TO-DO ITEM. The entries should each be set down again precisely.
** DATA EXCERPTS follows **
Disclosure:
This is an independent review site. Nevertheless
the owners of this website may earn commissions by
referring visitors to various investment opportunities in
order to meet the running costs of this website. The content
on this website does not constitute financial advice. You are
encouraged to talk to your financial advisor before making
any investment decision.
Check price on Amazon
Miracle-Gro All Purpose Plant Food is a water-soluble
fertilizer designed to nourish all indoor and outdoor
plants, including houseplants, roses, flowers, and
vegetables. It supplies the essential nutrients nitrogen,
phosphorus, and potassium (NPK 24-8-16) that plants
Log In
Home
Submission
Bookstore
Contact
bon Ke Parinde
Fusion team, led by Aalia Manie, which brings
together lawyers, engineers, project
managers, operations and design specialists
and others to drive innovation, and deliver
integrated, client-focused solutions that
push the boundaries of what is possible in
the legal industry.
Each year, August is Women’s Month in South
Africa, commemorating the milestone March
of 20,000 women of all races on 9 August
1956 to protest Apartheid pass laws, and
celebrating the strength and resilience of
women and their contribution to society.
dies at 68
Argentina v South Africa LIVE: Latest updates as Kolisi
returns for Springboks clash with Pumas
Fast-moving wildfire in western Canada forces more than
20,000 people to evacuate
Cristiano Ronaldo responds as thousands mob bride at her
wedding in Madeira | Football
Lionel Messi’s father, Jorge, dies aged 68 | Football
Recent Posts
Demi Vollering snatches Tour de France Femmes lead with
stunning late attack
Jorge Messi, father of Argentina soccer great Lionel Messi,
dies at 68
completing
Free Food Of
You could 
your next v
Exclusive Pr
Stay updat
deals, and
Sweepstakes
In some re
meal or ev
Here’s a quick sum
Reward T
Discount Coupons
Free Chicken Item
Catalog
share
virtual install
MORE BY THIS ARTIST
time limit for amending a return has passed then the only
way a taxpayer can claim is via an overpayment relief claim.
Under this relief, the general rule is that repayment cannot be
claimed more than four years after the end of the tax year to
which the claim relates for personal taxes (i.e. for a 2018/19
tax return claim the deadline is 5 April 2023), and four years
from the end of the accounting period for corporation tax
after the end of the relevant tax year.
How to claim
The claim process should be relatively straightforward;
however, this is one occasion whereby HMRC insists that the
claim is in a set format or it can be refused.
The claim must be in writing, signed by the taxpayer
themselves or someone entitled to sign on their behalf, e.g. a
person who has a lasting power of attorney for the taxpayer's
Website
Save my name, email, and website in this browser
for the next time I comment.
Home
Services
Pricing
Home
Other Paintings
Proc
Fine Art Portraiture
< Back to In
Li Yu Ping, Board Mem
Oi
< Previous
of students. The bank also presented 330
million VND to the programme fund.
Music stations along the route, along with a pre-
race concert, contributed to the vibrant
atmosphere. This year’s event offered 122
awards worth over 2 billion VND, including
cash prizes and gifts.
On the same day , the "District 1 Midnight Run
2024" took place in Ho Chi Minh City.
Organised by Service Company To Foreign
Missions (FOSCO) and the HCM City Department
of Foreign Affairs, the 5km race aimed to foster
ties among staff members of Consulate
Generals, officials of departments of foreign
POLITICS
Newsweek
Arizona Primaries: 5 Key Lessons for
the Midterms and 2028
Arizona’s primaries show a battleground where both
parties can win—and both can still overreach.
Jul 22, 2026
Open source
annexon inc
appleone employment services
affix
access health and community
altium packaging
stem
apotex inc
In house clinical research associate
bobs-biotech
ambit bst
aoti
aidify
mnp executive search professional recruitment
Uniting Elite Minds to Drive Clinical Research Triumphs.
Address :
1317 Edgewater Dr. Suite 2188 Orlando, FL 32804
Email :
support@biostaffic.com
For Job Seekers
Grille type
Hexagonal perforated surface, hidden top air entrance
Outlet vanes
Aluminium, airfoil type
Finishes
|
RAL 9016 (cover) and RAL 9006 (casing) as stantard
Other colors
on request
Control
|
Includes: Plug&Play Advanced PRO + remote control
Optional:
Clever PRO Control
** End of DATA EXCERPTS **
RESULT OF THIS EXERCISE.
Disclosure:
This is an independent review site. Nevertheless
the owners of this website may earn commissions by
referring visitors to various investment opportunities in
order to meet the running costs of this website. The content
on this website does not constitute financial advice. You are
encouraged to talk to your financial advisor before making
any investment decision.
Check price on Amazon
Miracle-Gro All Purpose Plant Food is a water-soluble
fertilizer designed to nourish all indoor and outdoor
plants, including houseplants, roses, flowers, and
vegetables. It supplies the essential nutrients nitrogen,
phosphorus, and potassium (NPK 24-8-16) that plants
Log In
Home
Submission
Bookstore
Contact
bon Ke Parinde
Fusion team, led by Aalia Manie, which brings
together lawyers, engineers, project
managers, operations and design specialists
and others to drive innovation, and deliver
integrated, client-focused solutions that
push the boundaries of what is possible in
the legal industry.
Each year, August is Women’s Month in South
Africa, commemorating the milestone March
of 20,000 women of all races on 9 August
1956 to protest Apartheid pass laws, and
celebrating the strength and resilience of
women and their contribution to society.
dies at 68
Argentina v South Africa LIVE: Latest updates as Kolisi
returns for Springboks clash with Pumas
Fast-moving wildfire in western Canada forces more than
20,000 people to evacuate
Cristiano Ronaldo responds as thousands mob bride at her
wedding in Madeira | Football
Lionel Messi’s father, Jorge, dies aged 68 | Football
Recent Posts
Demi Vollering snatches Tour de France Femmes lead with
stunning late attack
Jorge Messi, father of Argentina soccer great Lionel Messi,
dies at 68
completing
Free Food Of
You could 
your next v
Exclusive Pr
Stay updat
deals, and
Sweepstakes
In some re
meal or ev
Here’s a quick sum
Reward T
Discount Coupons
Free Chicken Item
Catalog
share
virtual install
MORE BY THIS ARTIST
time limit for amending a return has passed then the only
way a taxpayer can claim is via an overpayment relief claim.
Under this relief, the general rule is that repayment cannot be
claimed more than four years after the end of the tax year to
which the claim relates for personal taxes (i.e. for a 2018/19
tax return claim the deadline is 5 April 2023), and four years
from the end of the accounting period for corporation tax
after the end of the relevant tax year.
How to claim
The claim process should be relatively straightforward;
however, this is one occasion whereby HMRC insists that the
claim is in a set format or it can be refused.
The claim must be in writing, signed by the taxpayer
themselves or someone entitled to sign on their behalf, e.g. a
person who has a lasting power of attorney for the taxpayer's
Website
Save my name, email, and website in this browser
for the next time I comment.
Home
Services
Pricing
Home
Other Paintings
Proc
Fine Art Portraiture
< Back to In
Li Yu Ping, Board Mem
Oi
< Previous
of students. The bank also presented 330
million VND to the programme fund.
Music stations along the route, along with a pre-
race concert, contributed to the vibrant
atmosphere. This year’s event offered 122
awards worth over 2 billion VND, including
cash prizes and gifts.
On the same day , the "District 1 Midnight Run
2024" took place in Ho Chi Minh City.
Organised by Service Company To Foreign
Missions (FOSCO) and the HCM City Department
of Foreign Affairs, the 5km race aimed to foster
ties among staff members of Consulate
Generals, officials of departments of foreign
POLITICS
Newsweek
Arizona Primaries: 5 Key Lessons for
the Midterms and 2028
Arizona’s primaries show a battleground where both
parties can win—and both can still overreach.
Jul 22, 2026
Open source
annexon inc
appleone employment services
affix
access health and community
altium packaging
stem
apotex inc
In house clinical research associate
bobs-biotech
ambit bst
aoti
aidify
mnp executive search professional recruitment
Uniting Elite Minds to Drive Clinical Research Triumphs.
Address :
1317 Edgewater Dr. Suite 2188 Orlando, FL 32804
Email :
support@biostaffic.com
For Job Seekers
Grille type
Hexagonal perforated surface, hidden top air entrance
Outlet vanes
Aluminium, airfoil type
Finishes
|
RAL 9016 (cover) and RAL 9006 (casing) as stantard
Other colors
on request
Control
|
Includes: Plug&Play Advanced PRO + remote control
Optional:
Clever PRO Control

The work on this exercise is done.